Start of Excerpted data

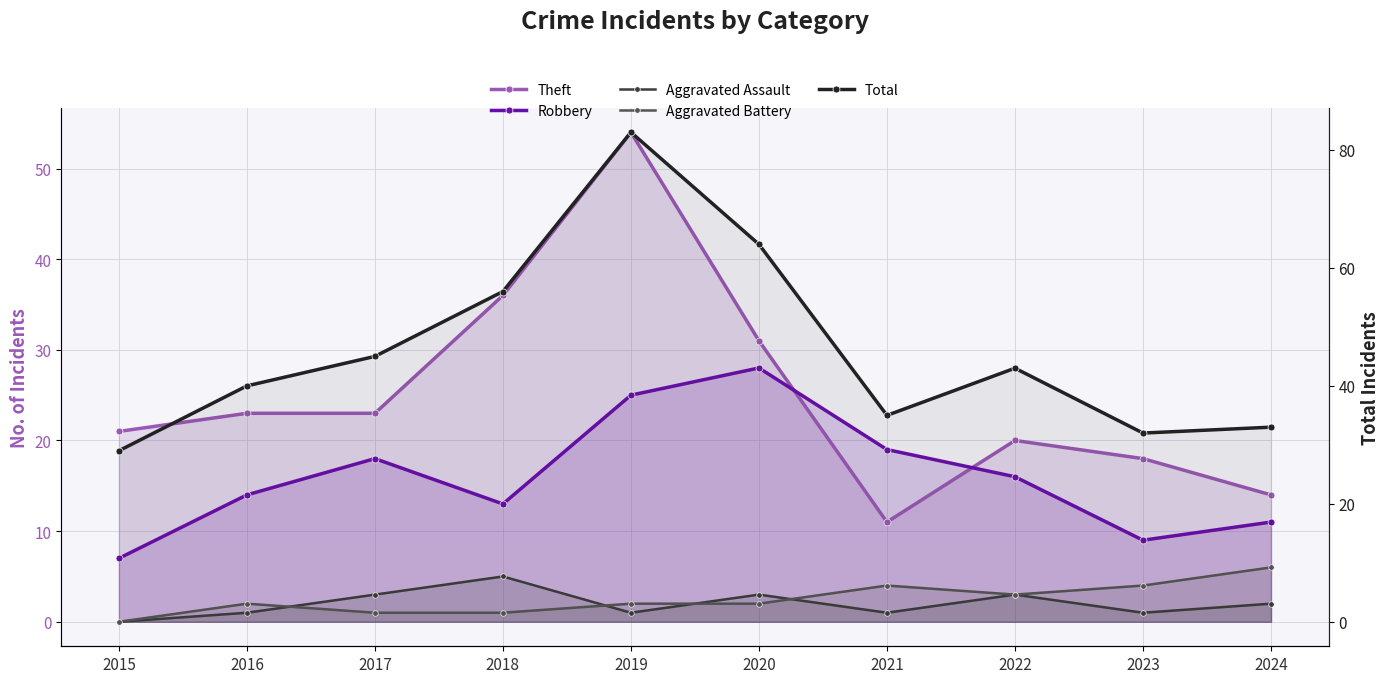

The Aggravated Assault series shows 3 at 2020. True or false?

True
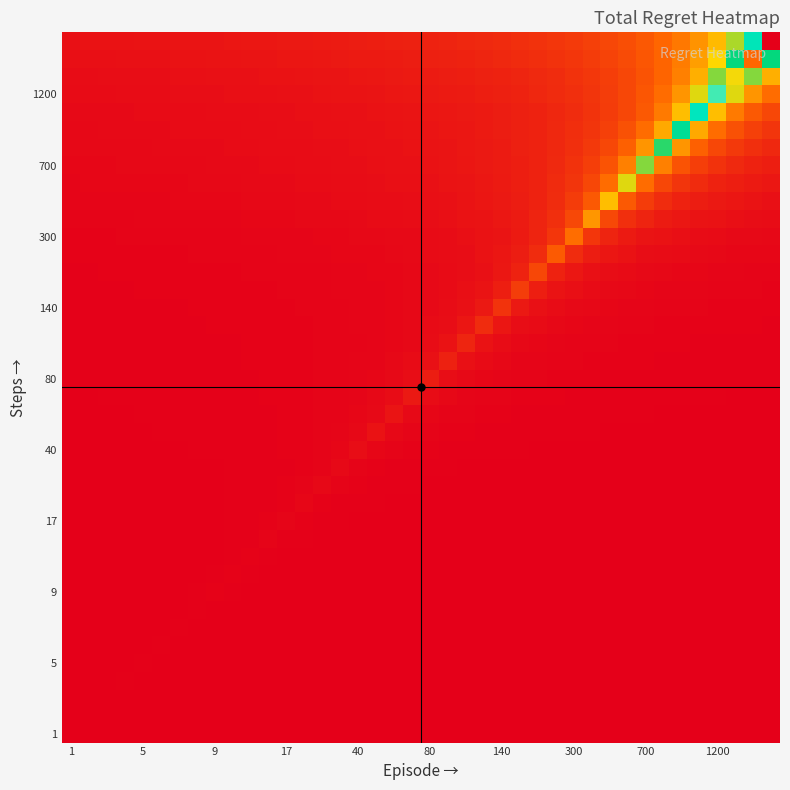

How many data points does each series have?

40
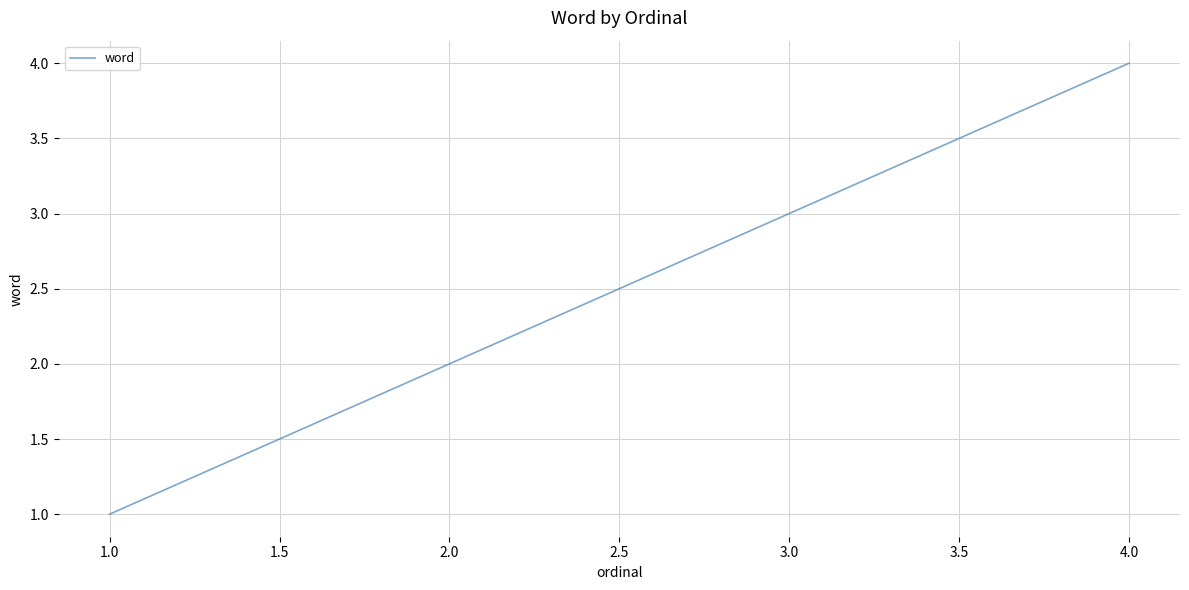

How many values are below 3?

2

End of Excerpted data
Start of Excerpted data

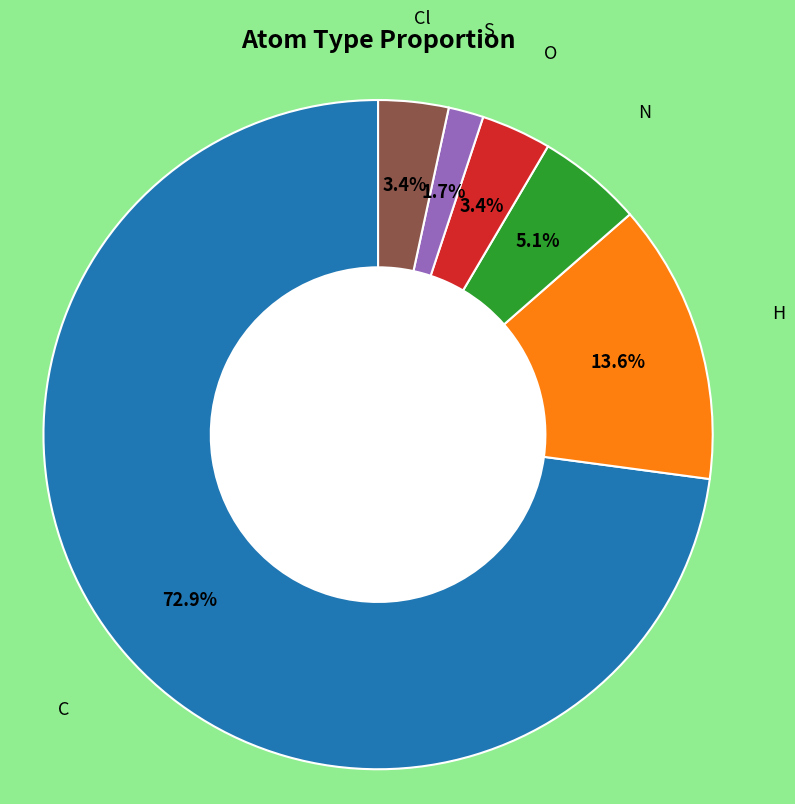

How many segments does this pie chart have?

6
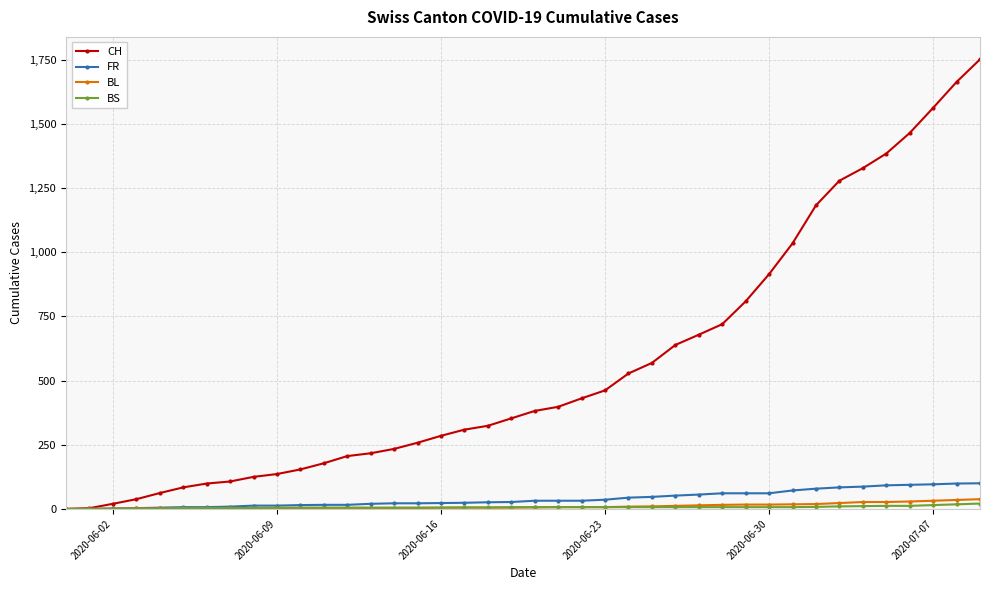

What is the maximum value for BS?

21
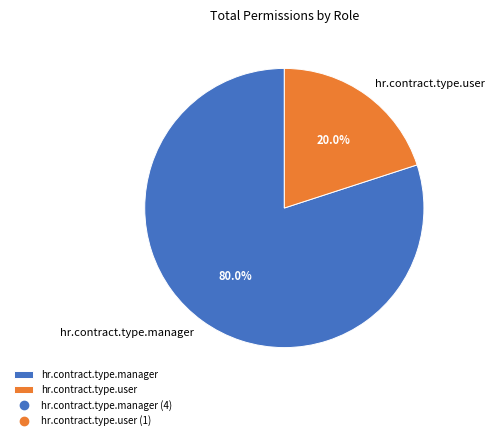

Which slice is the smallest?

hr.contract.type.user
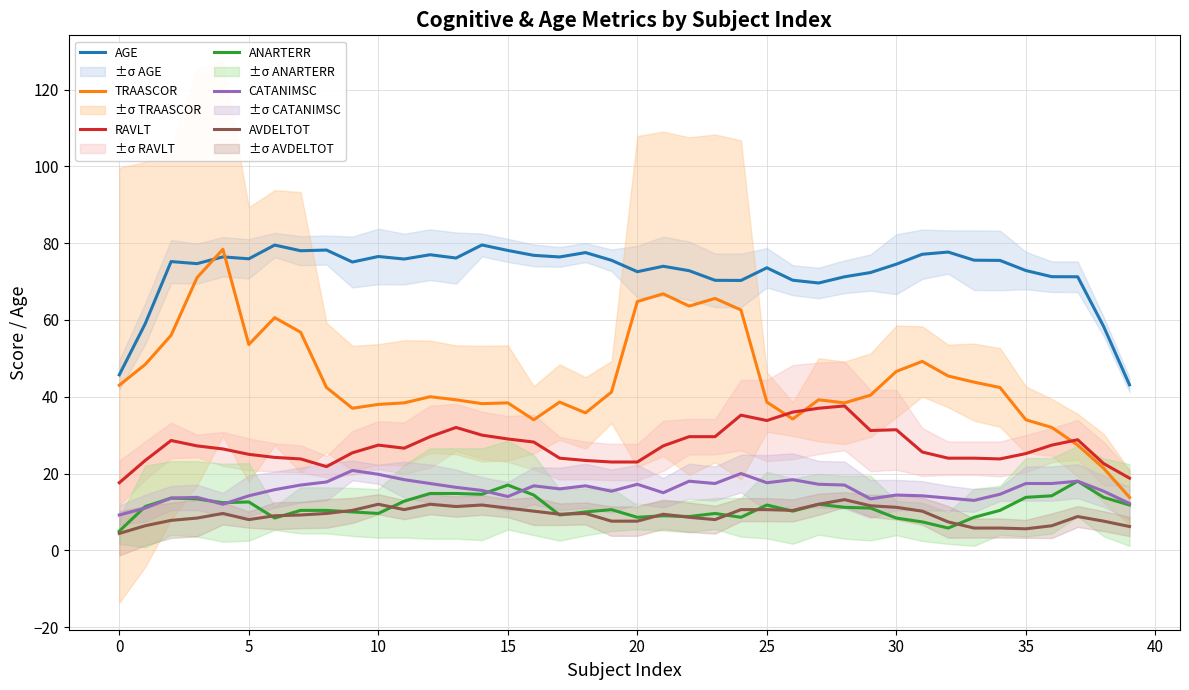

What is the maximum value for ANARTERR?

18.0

End of Excerpted data

Pull out every line of the data above that contains the word "many", and list those lines unchanged.

How many data points does each series have?
How many values are below 3?
How many segments does this pie chart have?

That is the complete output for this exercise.